7. Depois de exercer o império durante dezoito anos, Severo é sucedido por seu filho Antonino412. Neste tempo, um dos que se portaram virilmente na perseguição e, depois dos combates de sua confissão, foram preservados pela providência divina, foi um tal Alexandre, mencionado a pouco como bispo da igreja de Jerusalém; por ter-se distinguido em sua confissão por Cristo foi considerado digno do mencionado episcopado, ainda que Narciso, seu predecessor, ainda estivesse vivo.

IX
[Dos milagres de Narciso]
1. Muitos, pois, e diversos são os milagres que os cidadãos daquela igreja recordam de Narciso, transmitidos por tradição dos irmãos que se sucederam. Entre eles relatam também o seguinte prodígio realizado por ele.
2. Dizem que uma vez, durante a grande vigília de Páscoa, faltou o azeite aos diáconos, devido a isso apoderou-se da multidão um grande desânimo. Narciso mandou então aos que preparavam as luzes que pegassem água e a levassem a ele.
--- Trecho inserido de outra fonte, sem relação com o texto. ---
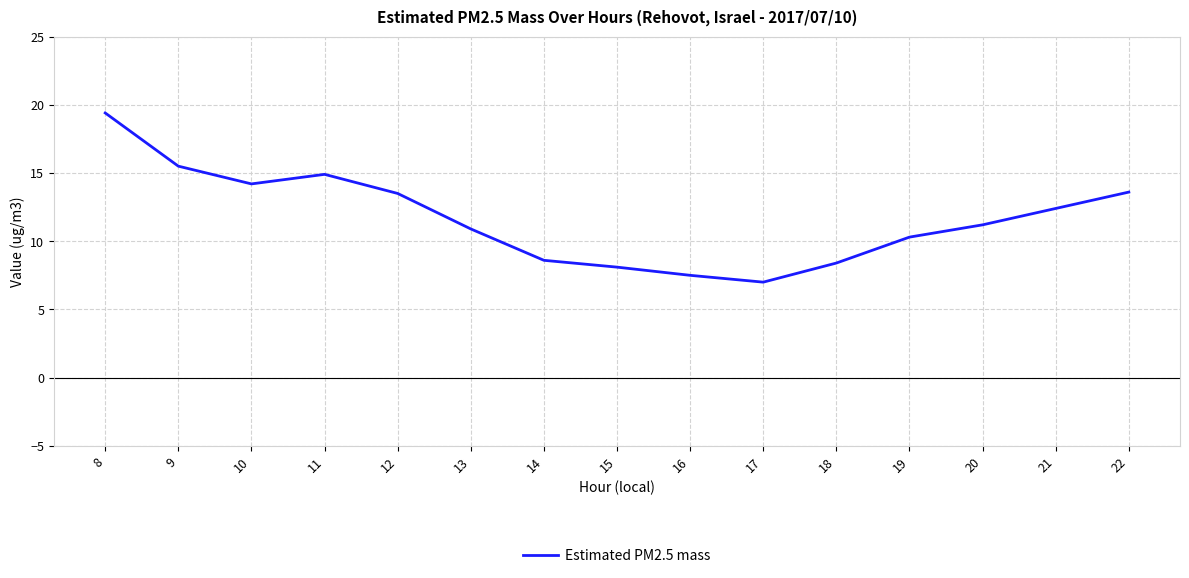

What is the approximate value at 13?

10.9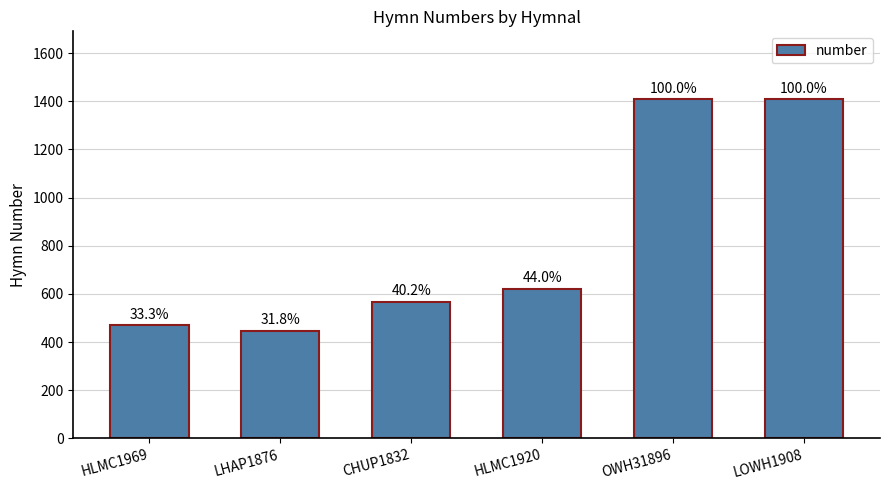

Reading left to right, transcribe all the data shown in this chart.

HLMC1969=469	LHAP1876=448	CHUP1832=567	HLMC1920=620	OWH31896=1409	LOWH1908=1409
3. Feito isto, orou sobre a água e com toda a sinceridade de sua fé no Senhor ordenou que a derramassem nas lâmpadas. Feito também isto, por um poder maravilhoso e divino e contra toda razão, a natureza da água mudou sua qualidade para a do azeite, e muitos dos irmãos que ali estavam conservaram por longo tempo, desde então até nossos dias, um pouco daquele azeite como prova do milagre de então.
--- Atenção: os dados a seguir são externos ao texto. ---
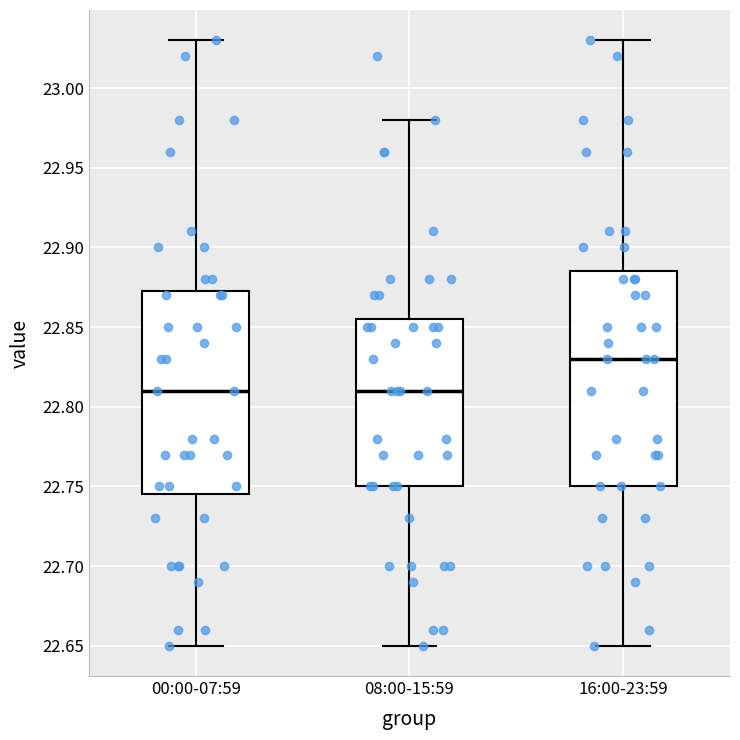

Which box is the tallest, from its lower edge to its upper edge?

16:00-23:59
4. Muitas outras coisas dignas de menção contam-se sobre a vida deste homem, entre elas também a seguinte. Uns pobres homenzinhos, incapazes de suportar o vigor daquele e a constância de sua vida, temerosos de serem presos e submetidos a castigo, pois eram conscientes de seus inúmeros delitos, tomaram a dianteira e tramaram e espalharam uma calúnia terrível contra ele. 5. Assim, com o fim de assegurar-se da confiança dos ouvintes, confirmaram com juramento suas acusações: um jurava para que o fogo o destruísse; outro para que uma enfermidade funesta consumisse seu corpo, e um terceiro, para que seus olhos cegassem. Mas nem assim, nem mesmo jurando, um só fiel prestou-lhes atenção, pela temperança de Narciso, que sempre brilhou ante todos e por sua conduta virtuosa em tudo.
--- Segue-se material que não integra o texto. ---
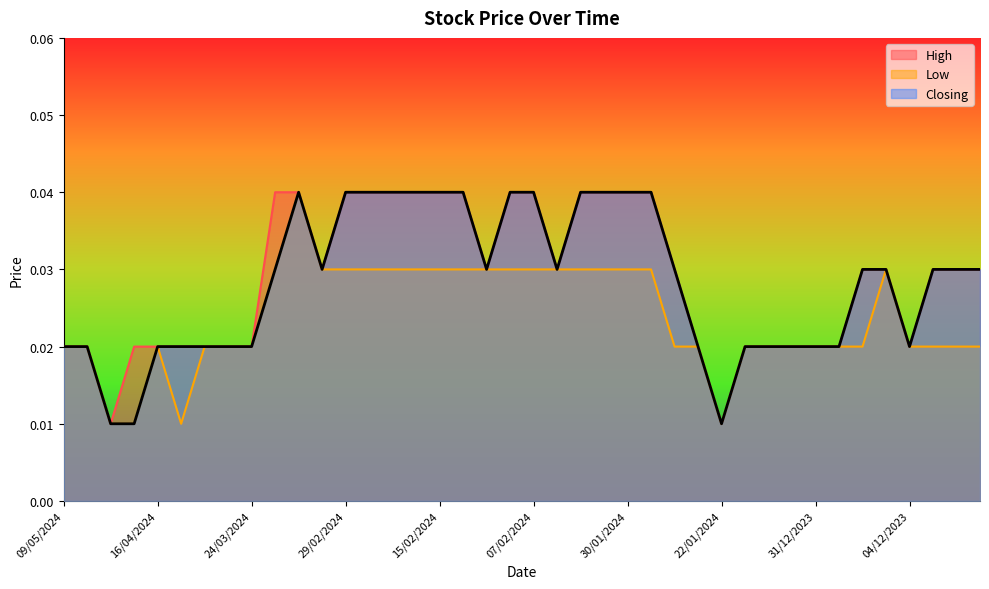

Where is the first local minimum for High?

22/04/2024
6. Ele, no entanto, não conseguindo relevar de forma alguma a maldade destas calúnias, e por outro lado, estando há muito tempo em busca de uma vida filosófica, fugiu da multidão inteira da igreja e passou muitos anos oculto em regiões desertas e recônditas.
7. Mas o grande olho da justiça tampouco permaneceu quieto ante tais abusos, mas a toda pressa começou a perseguição daqueles ímpios com as mesmas desgraças com que se haviam ligado perjurando contra si mesmos, pois o primeiro, sem nenhum motivo, simplesmente assim, tendo caído uma fagulha na casa em que morava, incendiando-a completamente à noite, morreu abrasado com toda a família; o outro se viu de repente com o corpo, desde a planta dos pés até a cabeça, cheio daquela enfermidade com que ele mesmo se castigou de antemão;
8. e o terceiro, assim que viu o fim dos primeiros, tremendo ante a inelutável justiça de Deus que tudo vê, fez confissão pública do que os três haviam tramado em comum. Em seu arrependimento, consumia-se de tanto gemer e não cessava de chorar, tanto que chegou a perder os dois olhos. Tais foram os castigos que sofreram estes por suas mentiras.